The SNP reduced education targets and hoped no one would notice
Earlier this week, The Herald exclusively revealed that the Scottish Government has slashed its own targets for 'closing the attainment gap'.
Unsurprisingly, they were far from upfront about doing so, and if I hadn't spent ten years investigating this issue I probably wouldn't have caught it either.
The first thing that grabbed my attention was a line in the new Programme for Government stating that the government hoped to cut the primary school attainment gap in literacy and numeracy by around 30% by 2026.
That might sound ambitious, but as soon as I saw it I went into my files to find a spreadsheet I've been updating for years, and it confirmed exactly what I suspected: this was in fact an absolutely massive downgrade on the government's ambitions.
Read more:
Scottish Government slashes targets for closing primary school attainment gap
You see, back in 2017, a couple of years after Nicola Sturgeon's infamous (and destructive) 'judge me on my record' speech, the government set very different targets. You've probably never seen them, and in fact very few people seem to even remember they ever existed. When I went to the government about all this, I even had to send the material to them because they didn't know about it!
The original target was to reduce the primary school attainment gap by more than 70 percent – and that was supposed to have been achieved in the current school year. The reality, as I'm sure you'll be shocked to find out, is that they haven't even come close.
Those aims were laid out in something called a National Improvement Framework, and the government's stated goal at that point was to get the gaps in literacy and numeracy down to just five percentage points. The new target of a 30 percent cut will leave gaps of 15 and 13 percentage points respectively.
And that's assuming they were going to meet that target, which they're not.
To make matters worse, the government have confirmed that the data showing whether or not this latest promise has been kept (stop laughing at the back) won't even be made available before the next Holyrood election, so none of you will actually have the opportunity to judge them on their record for closing the attainment gap.
That – like promising improvements while scrapping the measurement systems already in place and setting up new ones to put things back to year zero – is a nice trick, if you can get away with it.
In a sensible country with a properly functioning political system, all of this would be a major problem for First Minister John Swinney.
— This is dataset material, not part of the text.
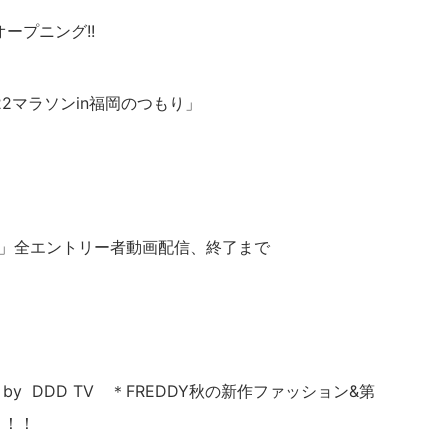
オープニング!!
LA22マラソンin福岡のつもり」
and me」全エントリー者動画配信、終了まで
日目 by DDD TV ＊FREDDY秋の新作ファッション&第
ト！！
That's not just down to the fact that he's now the man in charge, but also because he was in fact the Education Secretary back when those original targets were set, and oversaw an abject failure to even come moderately close to keep those promises.
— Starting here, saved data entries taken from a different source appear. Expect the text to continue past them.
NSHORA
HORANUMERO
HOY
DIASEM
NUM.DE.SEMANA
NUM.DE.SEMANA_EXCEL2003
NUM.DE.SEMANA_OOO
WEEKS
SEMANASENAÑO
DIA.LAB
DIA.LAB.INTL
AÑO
And now, in the top job, he has decided that the best thing to do is to cut the targets by more than half and hope that nobody really notices what's going on.
What's more, he has recently been rebuked by the UK Statistic Authority because of the claims he has been making about the attainment gap, which – if we're being kind – have involved some incredibly selective use of statistics.
But there's no reason to expect an acknowledgement of any of this, and you certainly shouldn't be holding your breath for an apology.
Read more:
Lessons to Learn | Have we tried this novel idea that will close the attainment gap?
Instead, you should expect arrogance, because in truth that is what has underpinned the SNP's whole approach to this matter for a decade now.
Actually stop and think about it all for a minute.
We've had a full public education system for more than one hundred years in this country, the point of which is to narrow the gaps between rich and poor. Imagine what things would look like if we didn't have schools that were free at the point of use!
Within that system, we've had teachers spending their entire careers not just saying that they'll narrow those gaps, but actually doing something about it.
But apparently what we really needed was some passing interest from a few career politicians and their hand-picked advisers.
Nobody who knows a single thing about education ever thought that the SNP were going to eliminate or significantly close the attainment gap, because no matter how much politicians want simple solutions and focus-grouped rhetoric to solve complex problems, it just doesn't work that way.
Ministers and advisers either knew this and pressed on anyway (because they calculated that making promises would have a bigger political effect than failing to keep them) or they actually believed the claims that were being made (in which case, and I really do mean this, they're too stupid to be allowed anywhere near decision-making of any kind).
But it doesn't actually matter much at this stage which is correct, because the effect is the same: a decade of empty rhetoric, wasted money (approaching £2bn by the end of this parliament), and thousands upon thousands of families being let down at best and cynically exploited at worst.
So why, you might ask, are people like me even still paying attention to these targets? If they were always ridiculous (they were) and political in nature (absolutely), why keep asking questions and writing articles about them?
Because somebody has to be held accountable for all of this, and that has never, ever happened.
Nobody forced the SNP to make promises they would never, ever keep.
Nobody forced them to poison the well of education discourse in pursuit of a few percentage points in the polls.
Nobody forced them to crank up the pressure in classrooms to distract from political failures.
But we were told to judge them on their record.